- Education: University of Houston (B.S., 1971; M.A., 1973), Duke University (Ph.D., 1980)
- Known for: Studying jury decisions in capital punishment cases in North Carolina
- Scientific career
- Fields: Criminology, sociology
- Workplaces: Lamar University, Tulane University, University of North Carolina Charlotte, University of South Florida
- Thesis: A longitudinal analysis of social control theory (1980)

= M. Dwayne Smith =

American criminologist

M. Dwayne Smith is an American criminologist and professor of criminology at the University of South Florida (https://www.usf.edu/cbcs/criminology/faculty-staff/d-smith.aspx). He joined USF in 2000 as Chair of the Department of Criminology. From 2005-2022, he served as USF's Senior Vice Provost and in 2009 his role was expanded to include Dean of the Office of Graduate Studies. In 2022, he returned to his position in the Department of Criminology.

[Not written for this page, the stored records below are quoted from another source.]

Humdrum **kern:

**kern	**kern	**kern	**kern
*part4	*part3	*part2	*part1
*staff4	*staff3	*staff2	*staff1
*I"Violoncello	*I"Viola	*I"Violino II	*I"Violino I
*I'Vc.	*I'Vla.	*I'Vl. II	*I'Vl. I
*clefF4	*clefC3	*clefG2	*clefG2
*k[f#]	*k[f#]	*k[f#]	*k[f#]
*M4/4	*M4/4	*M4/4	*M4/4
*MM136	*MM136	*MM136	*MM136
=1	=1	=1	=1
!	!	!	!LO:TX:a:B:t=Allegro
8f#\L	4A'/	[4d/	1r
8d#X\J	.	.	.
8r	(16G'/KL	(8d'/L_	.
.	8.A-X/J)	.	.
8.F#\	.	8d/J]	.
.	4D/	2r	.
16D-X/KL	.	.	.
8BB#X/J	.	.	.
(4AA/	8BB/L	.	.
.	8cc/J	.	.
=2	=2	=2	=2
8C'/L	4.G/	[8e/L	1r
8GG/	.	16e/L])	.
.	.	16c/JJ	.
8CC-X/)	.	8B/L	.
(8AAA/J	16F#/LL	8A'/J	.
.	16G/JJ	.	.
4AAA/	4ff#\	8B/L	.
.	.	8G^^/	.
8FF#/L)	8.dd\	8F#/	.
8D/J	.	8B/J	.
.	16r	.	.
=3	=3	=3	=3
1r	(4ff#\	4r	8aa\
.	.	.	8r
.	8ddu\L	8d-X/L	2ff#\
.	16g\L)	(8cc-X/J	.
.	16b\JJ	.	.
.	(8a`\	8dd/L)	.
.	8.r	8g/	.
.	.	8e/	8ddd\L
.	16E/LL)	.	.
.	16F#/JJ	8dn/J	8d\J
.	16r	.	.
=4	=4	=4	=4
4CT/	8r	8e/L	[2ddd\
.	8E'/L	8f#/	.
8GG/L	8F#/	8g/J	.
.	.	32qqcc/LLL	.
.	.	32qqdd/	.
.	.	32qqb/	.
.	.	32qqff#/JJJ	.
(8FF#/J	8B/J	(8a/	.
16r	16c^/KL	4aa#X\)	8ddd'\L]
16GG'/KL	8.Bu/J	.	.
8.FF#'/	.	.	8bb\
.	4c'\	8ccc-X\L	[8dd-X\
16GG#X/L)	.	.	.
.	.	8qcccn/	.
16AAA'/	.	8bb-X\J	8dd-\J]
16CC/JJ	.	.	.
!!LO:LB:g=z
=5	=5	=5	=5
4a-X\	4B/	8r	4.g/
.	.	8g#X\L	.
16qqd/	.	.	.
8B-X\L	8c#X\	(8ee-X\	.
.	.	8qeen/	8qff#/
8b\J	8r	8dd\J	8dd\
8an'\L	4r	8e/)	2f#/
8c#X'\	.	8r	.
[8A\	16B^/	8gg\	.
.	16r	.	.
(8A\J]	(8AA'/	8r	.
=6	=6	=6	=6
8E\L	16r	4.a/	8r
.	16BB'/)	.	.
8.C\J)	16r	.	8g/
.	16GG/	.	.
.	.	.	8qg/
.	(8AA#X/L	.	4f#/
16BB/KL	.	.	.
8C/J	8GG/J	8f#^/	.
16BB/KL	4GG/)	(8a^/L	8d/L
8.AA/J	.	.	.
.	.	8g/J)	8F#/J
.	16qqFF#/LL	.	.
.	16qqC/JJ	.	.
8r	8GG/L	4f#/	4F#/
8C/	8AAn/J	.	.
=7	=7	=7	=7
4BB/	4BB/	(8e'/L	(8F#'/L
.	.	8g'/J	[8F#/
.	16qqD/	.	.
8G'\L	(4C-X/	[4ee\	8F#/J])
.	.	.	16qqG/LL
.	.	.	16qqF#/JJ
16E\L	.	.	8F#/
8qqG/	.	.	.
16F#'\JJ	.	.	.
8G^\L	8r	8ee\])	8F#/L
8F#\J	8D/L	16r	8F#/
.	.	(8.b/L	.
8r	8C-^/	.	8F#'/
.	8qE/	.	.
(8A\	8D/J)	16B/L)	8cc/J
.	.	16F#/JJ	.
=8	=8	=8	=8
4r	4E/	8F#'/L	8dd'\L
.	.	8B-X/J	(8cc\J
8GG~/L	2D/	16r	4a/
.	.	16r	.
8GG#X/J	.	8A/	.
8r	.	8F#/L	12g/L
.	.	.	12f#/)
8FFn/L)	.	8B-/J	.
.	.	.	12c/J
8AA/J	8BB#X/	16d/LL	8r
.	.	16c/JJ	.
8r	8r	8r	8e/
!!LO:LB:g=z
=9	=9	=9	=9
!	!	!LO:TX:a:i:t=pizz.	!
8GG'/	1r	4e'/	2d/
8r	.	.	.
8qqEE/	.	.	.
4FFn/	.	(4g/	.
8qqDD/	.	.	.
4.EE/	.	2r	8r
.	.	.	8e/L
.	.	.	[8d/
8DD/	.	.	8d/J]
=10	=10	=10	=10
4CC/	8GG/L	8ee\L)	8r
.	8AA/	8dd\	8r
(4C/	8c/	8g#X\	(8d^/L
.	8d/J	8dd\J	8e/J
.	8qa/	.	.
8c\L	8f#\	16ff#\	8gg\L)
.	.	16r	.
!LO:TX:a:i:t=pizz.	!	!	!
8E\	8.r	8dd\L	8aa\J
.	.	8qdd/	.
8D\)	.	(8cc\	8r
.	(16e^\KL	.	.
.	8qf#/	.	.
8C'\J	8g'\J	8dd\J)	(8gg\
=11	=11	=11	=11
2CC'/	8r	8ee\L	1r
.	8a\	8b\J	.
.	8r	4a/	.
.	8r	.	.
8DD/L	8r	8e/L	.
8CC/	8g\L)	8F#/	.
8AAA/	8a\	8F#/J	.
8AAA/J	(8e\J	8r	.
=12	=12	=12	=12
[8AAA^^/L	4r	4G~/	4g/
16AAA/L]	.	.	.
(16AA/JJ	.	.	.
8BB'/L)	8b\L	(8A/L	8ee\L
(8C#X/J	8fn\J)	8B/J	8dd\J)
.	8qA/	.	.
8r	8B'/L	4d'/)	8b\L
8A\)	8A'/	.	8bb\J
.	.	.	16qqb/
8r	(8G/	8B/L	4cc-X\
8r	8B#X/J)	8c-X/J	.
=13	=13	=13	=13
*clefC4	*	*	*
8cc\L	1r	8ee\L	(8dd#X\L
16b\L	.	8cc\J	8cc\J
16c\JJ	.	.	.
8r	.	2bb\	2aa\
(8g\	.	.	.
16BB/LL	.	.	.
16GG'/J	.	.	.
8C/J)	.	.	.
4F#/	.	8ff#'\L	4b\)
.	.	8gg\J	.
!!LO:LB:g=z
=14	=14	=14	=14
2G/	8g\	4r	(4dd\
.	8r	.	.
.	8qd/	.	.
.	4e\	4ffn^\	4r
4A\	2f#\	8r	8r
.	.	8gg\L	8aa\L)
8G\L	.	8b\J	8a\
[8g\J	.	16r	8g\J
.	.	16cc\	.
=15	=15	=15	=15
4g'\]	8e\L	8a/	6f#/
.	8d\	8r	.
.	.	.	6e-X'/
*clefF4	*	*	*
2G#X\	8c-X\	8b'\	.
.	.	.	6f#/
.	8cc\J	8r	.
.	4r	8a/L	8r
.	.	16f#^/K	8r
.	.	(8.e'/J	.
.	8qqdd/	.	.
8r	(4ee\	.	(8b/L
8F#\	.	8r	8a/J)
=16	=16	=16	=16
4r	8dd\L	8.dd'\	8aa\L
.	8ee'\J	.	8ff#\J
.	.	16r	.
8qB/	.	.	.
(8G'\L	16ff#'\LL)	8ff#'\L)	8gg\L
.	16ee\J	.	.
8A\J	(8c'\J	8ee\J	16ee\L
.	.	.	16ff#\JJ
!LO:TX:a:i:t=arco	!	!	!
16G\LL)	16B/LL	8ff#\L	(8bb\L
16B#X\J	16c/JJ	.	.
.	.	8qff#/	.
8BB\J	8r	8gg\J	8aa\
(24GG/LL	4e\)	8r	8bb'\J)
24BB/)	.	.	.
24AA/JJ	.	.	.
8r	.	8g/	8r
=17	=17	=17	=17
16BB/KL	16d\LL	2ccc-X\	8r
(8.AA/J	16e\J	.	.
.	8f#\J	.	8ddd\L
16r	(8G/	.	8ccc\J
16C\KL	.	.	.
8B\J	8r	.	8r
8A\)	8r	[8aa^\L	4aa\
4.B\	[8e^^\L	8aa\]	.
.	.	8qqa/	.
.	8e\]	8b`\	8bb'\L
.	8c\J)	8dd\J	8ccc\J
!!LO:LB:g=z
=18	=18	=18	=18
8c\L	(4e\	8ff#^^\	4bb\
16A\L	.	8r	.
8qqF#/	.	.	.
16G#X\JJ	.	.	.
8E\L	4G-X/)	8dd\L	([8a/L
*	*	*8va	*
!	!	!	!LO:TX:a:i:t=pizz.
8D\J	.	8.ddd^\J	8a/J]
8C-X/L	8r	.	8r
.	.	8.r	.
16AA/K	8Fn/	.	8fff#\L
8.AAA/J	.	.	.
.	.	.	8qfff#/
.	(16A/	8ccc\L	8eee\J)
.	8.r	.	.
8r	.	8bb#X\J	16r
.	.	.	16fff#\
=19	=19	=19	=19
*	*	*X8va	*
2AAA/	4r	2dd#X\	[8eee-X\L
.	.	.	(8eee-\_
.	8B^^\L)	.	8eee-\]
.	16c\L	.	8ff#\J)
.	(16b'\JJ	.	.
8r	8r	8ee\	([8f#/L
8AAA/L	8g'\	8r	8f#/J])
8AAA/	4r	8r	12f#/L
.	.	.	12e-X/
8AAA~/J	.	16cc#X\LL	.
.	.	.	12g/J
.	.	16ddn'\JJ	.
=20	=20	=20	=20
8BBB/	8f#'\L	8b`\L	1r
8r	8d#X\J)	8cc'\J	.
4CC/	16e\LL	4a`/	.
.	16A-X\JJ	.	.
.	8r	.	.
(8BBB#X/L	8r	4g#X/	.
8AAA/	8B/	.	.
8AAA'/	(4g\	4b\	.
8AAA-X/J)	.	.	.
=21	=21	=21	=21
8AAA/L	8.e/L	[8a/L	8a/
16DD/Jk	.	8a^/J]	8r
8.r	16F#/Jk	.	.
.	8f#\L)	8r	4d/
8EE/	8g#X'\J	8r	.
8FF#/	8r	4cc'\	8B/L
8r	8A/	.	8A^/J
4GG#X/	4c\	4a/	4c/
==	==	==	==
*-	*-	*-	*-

Smith is the founding editor of the peer-reviewed journal Homicide Studies, which he edited from 1996 to 2001. He is an expert on various forms of homicides, but his work during the 2000s has focused mainly on researching jury decisions in death penalty cases in North Carolina, a pursuit he continues at present. He has published extensively on these topics in well-known peer-reviewed academic journals such as American Journal of Sociology, American Sociological Review, Journal of Crime & Delinquency, Journal of Crime & Justice, Justice Quarterly, and Social Forces. He is also the co-author (with Margaret Zahn) of two edited volumes that have been frequently cited in the academic literature, Homicide: A Sourcebook of Social Research (1999) and Studying and Preventing Homicide: Issues & Challenges (1999).